The pilot, the paramedic and the nurse. The paramedic is a little higher skill level than you'd normally get in a ground ambulance, because they have additional training to push medications, intubate the patient, to do critical care -- they have to deal with a wide spectrum of patients, anything from babies to adults.

What area do you cover?

We cover predominantly within 30 miles of the Buffalo area. That would be on-scenes, such as motor vehicle accidents, falls down into gorges, ATV accidents, snowmobile accidents, skiing accidents. The nice thing about having bases in Batavia and Olean is that if we're out and another call comes in, they can come out this way to cover. It's coverage 24 hours a day through all eight counties of Western New York.

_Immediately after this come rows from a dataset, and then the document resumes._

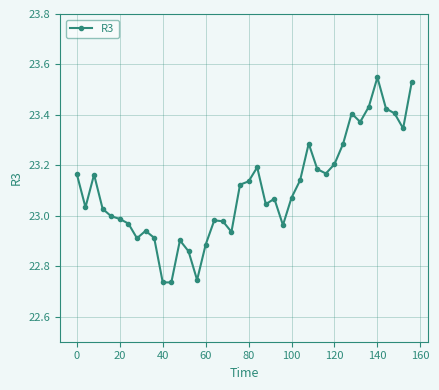

True or false: the data has more than 2 interior local peaks.

True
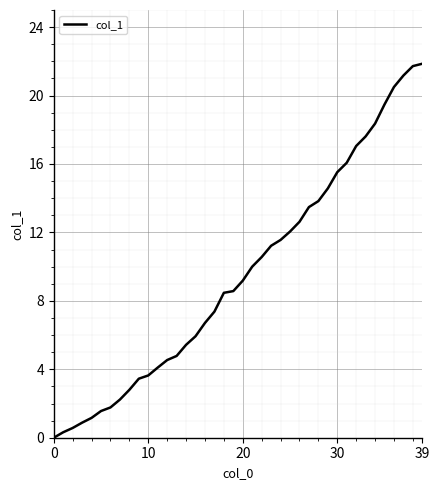

What is the maximum value shown in the chart?

21.9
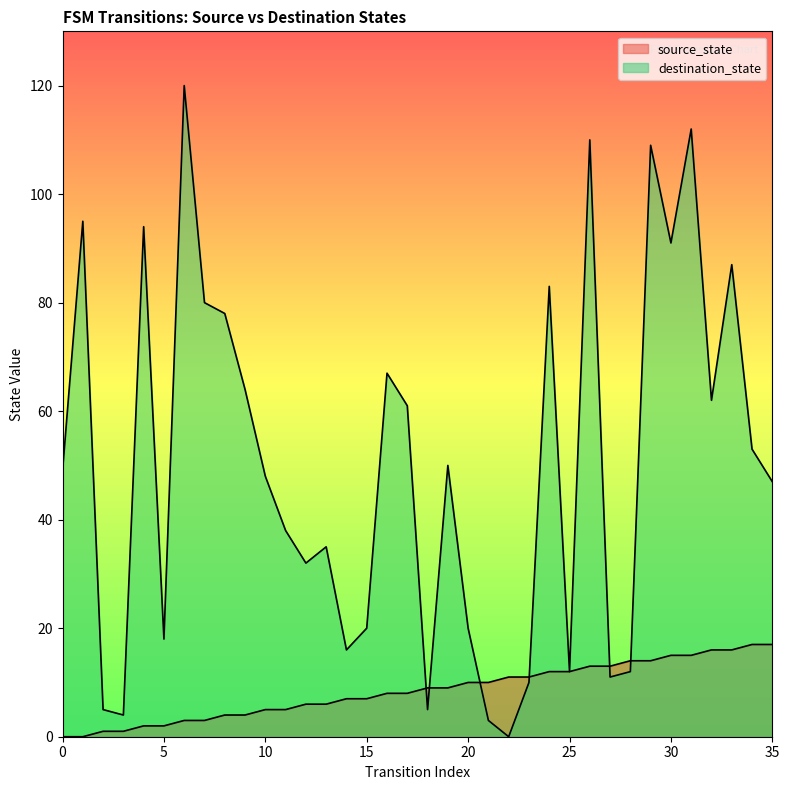

The value of destination_state at 11 is 8. True or false?

False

You don't get involved in the medical aspect of it?

I don't, and not only that, the pilot is not told anything about the patient if he has to make a weather decision. I'm just asked, "Can you go from here to there?" because you don't want to get into the mind-set, "I have to go save that person." You don't want to push the limits. I learned early in my career that it's a poor trade to trade three or four people for one.

You have to be able to make that decision, even after you get the patient on board. If the weather deteriorates or conditions are getting to the point where you feel uncomfortable, you land the aircraft and the patient can go by ground. No one's ever going to yell at you for doing that.

What's the strangest place you ever landed?

We were coming up from Olean one year in July, bringing a baby up, and there was a line of thunderstorms, and we hit right around the Arcade-Yorkshire area and a lightning bolt came down and all I saw was white in front of me. So we looked over toward Springville and Springville was clear, but then we headed that way and that closed off, so the Pizza Hut right there at [Route] 16 and 39 -- we landed in that parking lot. We had called for the local volunteer fire company ambulance, they got the patient, and the team went on up toward East Aurora, and my medic and I, we went in and had a pizza. We waited for everything to clear, and then we flew back.

But we've landed on the Thruway, I've been down in Zoar Valley gorge, the Niagara Gorge.

Does anybody ever come back to thank you?

We have had people come back. A lot of them don't remember, and they come back to look at the helicopter and see what they were in. That's always a good feeling.